Les membres de la majorité craignent que le Département ne perde et des ressources et, plus grave encore, son autonomie budgétaire et fiscale.
Emprunt de 5MEUR
Certes, les 10MEUR qui manquent pour mener à son terme le budget 2009 sont liés à la chute des droits de mutations suite à l'effondrement du marché immobilier. Pour y faire face, le conseil général va emprunter 5MEUR supplémentaires, diminuer ses investissements de 3MEUR, récupérer 1,3MEUR de recettes sur la rocade d'agglomération de Saint-Brieuc et réduire ses dépenses de fonctionnement de 700.000EUR. Mais, dès l'an prochain, la loi de Finances se propose de supprimer la taxe professionnelle et, à partir de 2011, de ne laisser aux conseillers généraux la liberté de voter les taux que sur la seule taxe du foncier bâti.
Plus de subventions?
Résultat, le Département perdra 70% de son pouvoir en matière de fiscalité locale.
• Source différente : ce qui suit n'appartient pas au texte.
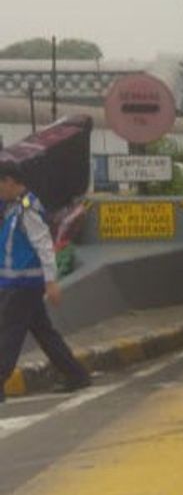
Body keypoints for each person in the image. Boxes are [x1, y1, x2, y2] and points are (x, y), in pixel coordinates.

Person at [0, 163, 91, 402]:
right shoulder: (13, 207)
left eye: (0, 183)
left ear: (10, 181)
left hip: (23, 285)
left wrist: (51, 282)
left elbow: (44, 246)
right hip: (17, 283)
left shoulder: (27, 210)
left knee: (8, 333)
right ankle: (76, 374)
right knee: (43, 332)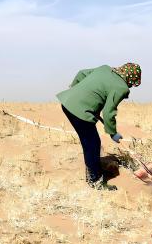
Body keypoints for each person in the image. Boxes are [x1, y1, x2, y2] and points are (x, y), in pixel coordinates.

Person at [56, 63, 142, 191]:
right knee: (92, 144)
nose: (130, 86)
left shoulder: (104, 69)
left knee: (91, 141)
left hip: (67, 102)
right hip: (80, 112)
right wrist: (113, 133)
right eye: (133, 83)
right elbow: (108, 112)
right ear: (131, 79)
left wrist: (75, 91)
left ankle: (95, 171)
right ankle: (95, 181)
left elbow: (81, 73)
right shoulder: (121, 87)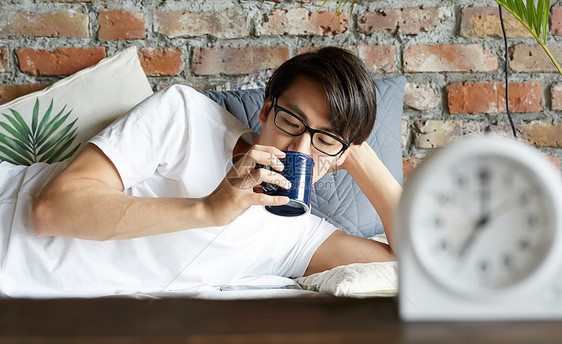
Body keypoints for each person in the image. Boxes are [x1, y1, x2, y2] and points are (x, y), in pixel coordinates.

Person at [0, 47, 402, 297]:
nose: (298, 148)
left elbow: (414, 263)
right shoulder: (186, 117)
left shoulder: (295, 237)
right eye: (291, 121)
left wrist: (358, 156)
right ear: (265, 111)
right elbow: (51, 211)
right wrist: (207, 209)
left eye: (325, 139)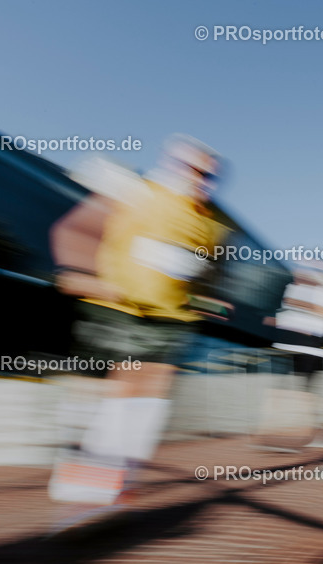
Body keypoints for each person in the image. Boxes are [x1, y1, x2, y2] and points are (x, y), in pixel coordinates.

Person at [47, 134, 227, 524]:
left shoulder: (215, 224)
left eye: (208, 175)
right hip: (117, 307)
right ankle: (85, 489)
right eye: (192, 169)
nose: (200, 180)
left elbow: (211, 271)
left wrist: (208, 299)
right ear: (173, 164)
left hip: (172, 318)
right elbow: (74, 229)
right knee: (116, 393)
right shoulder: (136, 191)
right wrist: (80, 273)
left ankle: (113, 486)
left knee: (148, 401)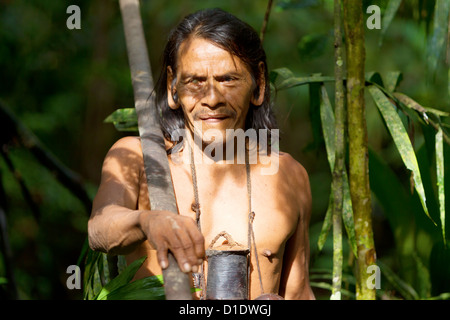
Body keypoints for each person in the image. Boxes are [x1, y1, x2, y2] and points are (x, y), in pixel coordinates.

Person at [88, 8, 315, 300]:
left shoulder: (289, 175)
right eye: (195, 81)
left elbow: (299, 292)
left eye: (228, 79)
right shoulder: (140, 158)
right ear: (173, 87)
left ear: (257, 82)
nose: (211, 98)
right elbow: (100, 229)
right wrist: (147, 221)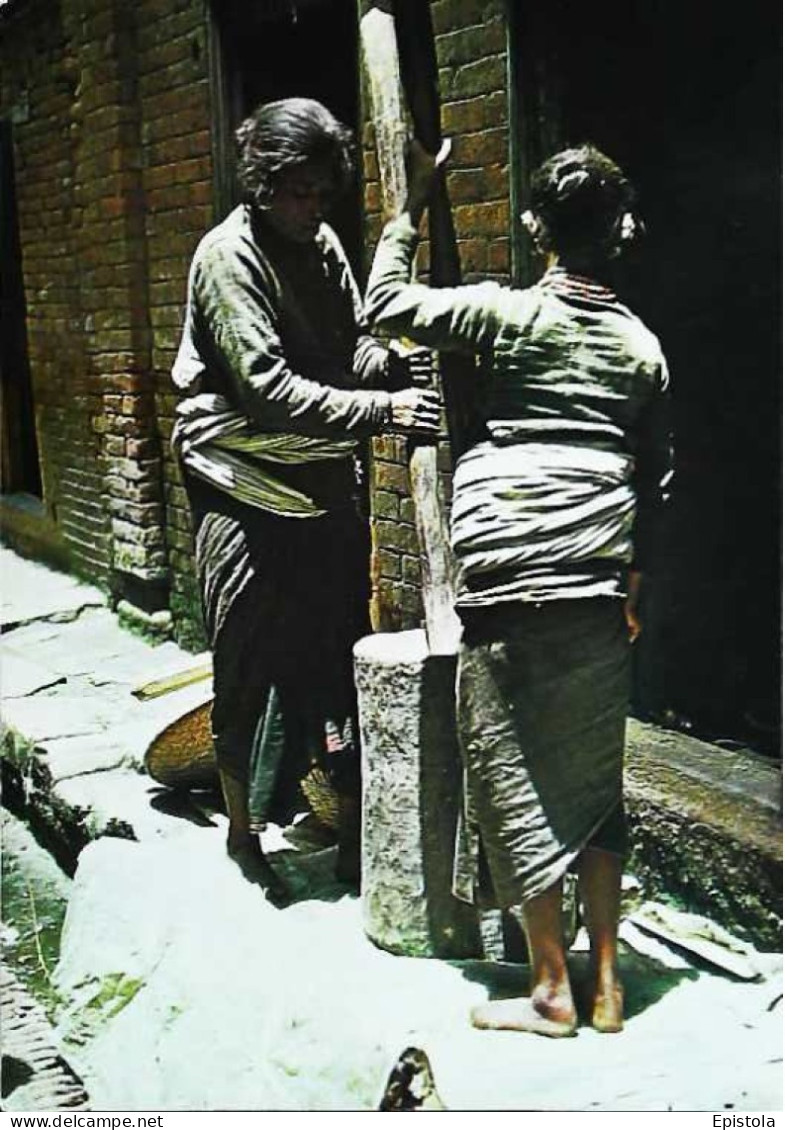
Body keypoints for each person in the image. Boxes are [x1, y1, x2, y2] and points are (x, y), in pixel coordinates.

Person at [365, 140, 672, 1034]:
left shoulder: (503, 316)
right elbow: (654, 479)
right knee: (592, 782)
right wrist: (631, 587)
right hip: (594, 580)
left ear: (534, 228)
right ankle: (606, 986)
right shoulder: (641, 348)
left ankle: (548, 990)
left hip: (506, 580)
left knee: (511, 776)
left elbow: (385, 305)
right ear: (618, 236)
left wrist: (409, 208)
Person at [171, 98, 439, 896]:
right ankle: (244, 834)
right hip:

Notamment sur la taxe professionnelle, «qui permet de peser sur le développement économique local. Et ce ne sont pas les dotations versées en contrepartie par l'État qui compenseront cette perte d'autonomie», dénoncent socialistes et communistes. Craintes encore attisées par la réforme des collectivités locales: «Création de conseillers territoriaux, mi-conseillers régionaux, mi-conseillers généraux, suppression de la compétence globale - qui nous empêchera de voter des subventions aux associations sportives et culturelles - tout ceci illustre la mise sous tutelle des Départements et la volonté de reconcentration de l'État».
Un référendum?
«Un bon projet de loi, une réforme inévitable, qui répond à un besoin de souplesse», réplique Alain Cadec (opposition), espérant, néanmoins, que sur certainspoints, elle soit «revue dans le bon sens». Sébastien Le Meaux (PS) et Ange Herviou (PC), eux, y voient plutôt «un détournement de la Constitution et une atteinte grave au pacte social et républicain». Ils estiment légitime, de ce fait, l'organisation d'une vaste consultation des citoyens, style référendum. Des citoyens concernés au premier chef, précisent-ils, «par ces atteintes à la démocratie et au service public de proximité, mais aussi en tant que contribuables, car ce sont les ménages qui devront compenser le manque à gagner sur les entreprises. Et comme le gouvernement ne veut toujours pas toucher à son cher bouclier fiscal...».
* Interview du président du conseil général dans notre édition de samedi.